4.27Al het voorgaande leidt tot de slotsom dat het door Cortado jegens [gedaagde] gevorderde toewijsbaar is tot een bedrag van (€ 14.792,25 plus € 5.275,16 plus € 1.512,50, derhalve) € 21.579,91 inclusief btw.
4.28De door Cortado daarover gevorderde wettelijke rente is, als op de wet gegrond en door [gedaagde] niet afzonderlijk bestreden, eveneens toewijsbaar.
4.29In het voorgaande ligt besloten dat er geen aanleiding is voor toewijzing aan [gedaagde] van enig bedrag zoals door hem in reconventie gevorderd. Zijn tegenvordering wordt dan ook afgewezen.
4.30
[gedaagde] wordt, zowel in conventie als in reconventie, als de in het ongelijk gestelde partij is de kosten van de procedure veroordeeld.
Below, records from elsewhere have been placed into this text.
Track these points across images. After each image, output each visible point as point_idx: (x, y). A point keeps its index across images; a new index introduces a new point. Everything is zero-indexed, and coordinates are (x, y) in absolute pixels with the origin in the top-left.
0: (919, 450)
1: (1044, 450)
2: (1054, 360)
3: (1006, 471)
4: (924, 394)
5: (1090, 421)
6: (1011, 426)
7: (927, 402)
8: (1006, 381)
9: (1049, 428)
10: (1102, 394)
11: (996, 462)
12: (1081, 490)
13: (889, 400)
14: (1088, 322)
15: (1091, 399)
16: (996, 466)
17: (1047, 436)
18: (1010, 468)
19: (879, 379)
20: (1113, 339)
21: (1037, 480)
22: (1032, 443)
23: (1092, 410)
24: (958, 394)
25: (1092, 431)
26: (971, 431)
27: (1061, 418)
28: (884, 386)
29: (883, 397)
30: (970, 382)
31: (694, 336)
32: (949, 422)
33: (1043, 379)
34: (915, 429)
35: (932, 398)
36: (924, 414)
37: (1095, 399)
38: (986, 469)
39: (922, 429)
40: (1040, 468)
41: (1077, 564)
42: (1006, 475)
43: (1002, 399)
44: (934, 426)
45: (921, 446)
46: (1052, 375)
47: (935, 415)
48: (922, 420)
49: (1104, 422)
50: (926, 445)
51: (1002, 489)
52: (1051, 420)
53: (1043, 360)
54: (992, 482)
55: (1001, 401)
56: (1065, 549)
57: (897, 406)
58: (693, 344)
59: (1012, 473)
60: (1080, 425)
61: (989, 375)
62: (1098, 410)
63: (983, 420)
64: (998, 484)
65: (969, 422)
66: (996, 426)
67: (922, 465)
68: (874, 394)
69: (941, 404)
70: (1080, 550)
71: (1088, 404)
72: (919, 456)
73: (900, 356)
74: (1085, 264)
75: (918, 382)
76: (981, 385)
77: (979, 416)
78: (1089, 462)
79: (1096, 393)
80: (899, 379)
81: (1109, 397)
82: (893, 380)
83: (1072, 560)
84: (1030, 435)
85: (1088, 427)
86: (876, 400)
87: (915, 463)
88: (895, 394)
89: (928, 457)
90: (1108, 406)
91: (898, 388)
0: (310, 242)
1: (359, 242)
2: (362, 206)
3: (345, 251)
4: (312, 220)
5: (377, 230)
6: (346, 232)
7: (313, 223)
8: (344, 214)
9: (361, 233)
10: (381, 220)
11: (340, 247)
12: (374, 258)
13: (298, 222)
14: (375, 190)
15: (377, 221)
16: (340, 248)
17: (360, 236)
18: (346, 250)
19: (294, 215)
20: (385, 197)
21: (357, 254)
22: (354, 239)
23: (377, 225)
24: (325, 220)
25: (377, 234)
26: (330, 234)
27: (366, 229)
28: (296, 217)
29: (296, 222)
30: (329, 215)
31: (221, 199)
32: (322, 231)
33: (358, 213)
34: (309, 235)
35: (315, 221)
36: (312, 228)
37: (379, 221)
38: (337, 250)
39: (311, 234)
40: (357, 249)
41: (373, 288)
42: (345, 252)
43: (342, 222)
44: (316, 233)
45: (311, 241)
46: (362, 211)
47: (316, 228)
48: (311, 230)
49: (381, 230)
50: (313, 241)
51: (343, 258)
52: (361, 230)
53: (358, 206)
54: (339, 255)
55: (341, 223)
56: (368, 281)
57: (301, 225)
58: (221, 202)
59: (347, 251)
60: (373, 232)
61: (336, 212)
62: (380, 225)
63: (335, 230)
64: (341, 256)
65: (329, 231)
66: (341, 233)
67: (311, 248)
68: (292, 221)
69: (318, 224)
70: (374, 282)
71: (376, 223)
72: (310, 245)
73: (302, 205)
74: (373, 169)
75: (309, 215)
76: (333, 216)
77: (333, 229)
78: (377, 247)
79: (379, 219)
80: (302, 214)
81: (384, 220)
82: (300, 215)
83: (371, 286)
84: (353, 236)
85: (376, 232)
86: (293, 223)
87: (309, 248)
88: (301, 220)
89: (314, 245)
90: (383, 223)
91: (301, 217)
Daarbij merkt de kantonrechter op dat zij bij de vaststelling van de in reconventie aan de zijde van Cortado gevallen proceskosten heeft rekening gehouden met de omstandigheid dat de tegenvordering is voortgevloeid uit het verweer in conventie.
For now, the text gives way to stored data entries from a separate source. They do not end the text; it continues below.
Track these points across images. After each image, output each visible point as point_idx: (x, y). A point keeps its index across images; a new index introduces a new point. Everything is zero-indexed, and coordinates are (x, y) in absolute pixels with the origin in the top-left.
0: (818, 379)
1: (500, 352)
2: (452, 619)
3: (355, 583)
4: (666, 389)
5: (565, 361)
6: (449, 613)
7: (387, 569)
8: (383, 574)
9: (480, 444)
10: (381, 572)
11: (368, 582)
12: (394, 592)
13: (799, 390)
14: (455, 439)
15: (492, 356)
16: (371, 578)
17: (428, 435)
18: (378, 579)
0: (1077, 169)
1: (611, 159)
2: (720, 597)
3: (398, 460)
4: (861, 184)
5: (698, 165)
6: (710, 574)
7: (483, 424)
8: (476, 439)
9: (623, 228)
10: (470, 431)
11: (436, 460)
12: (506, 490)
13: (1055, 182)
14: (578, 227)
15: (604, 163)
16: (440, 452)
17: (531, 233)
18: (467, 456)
4.31De in conventie apart gevorderde nakosten worden toegewezen als hierna vermeld, nu de proceskostenveroordeling hiervoor reeds een executoriale titel geeft en de kantonrechter van oordeel is dat de nakosten zich reeds vooraf laten begroten.
5. De beslissing
De kantonrechter:
- veroordeelt [gedaagde] tot betaling aan Cortado van een bedrag van € 21.579,91, te vermeerderen met de wettelijke rente daarover vanaf de dag van dagvaarding tot aan de dag van algehele voldoening;
- veroordeelt [gedaagde] in de kosten van de procedure, tot aan deze uitspraak aan de zijde van Cortado begroot op € 1.087,46 aan verschotten en € 1.494,- aan salaris voor haar gemachtigde, en indien [gedaagde] niet binnen veertien dagen na de datum van dit vonnis vrijwillig aan dit vonnis heeft voldaan, begroot op € 124,- aan nasalaris. Indien daarna betekening van het vonnis heeft plaatsgevonden, dient het bedrag aan nasalaris nog te worden verhoogd met de kosten van betekening;
- verklaart dit vonnis uitvoerbaar bij voorraad en wijst af het méér of anders gevorderde;
- wijst het door [eiser] gevorderde af;
- veroordeelt [eiser] in de kosten van de procedure, tot aan deze uitspraak aan de zijde van Cortado begroot op € 373,- aan salaris voor haar gemachtigde.
Dit vonnis is gewezen door mr. K.J. Bezuijen en uitgesproken ter openbare terechtzitting.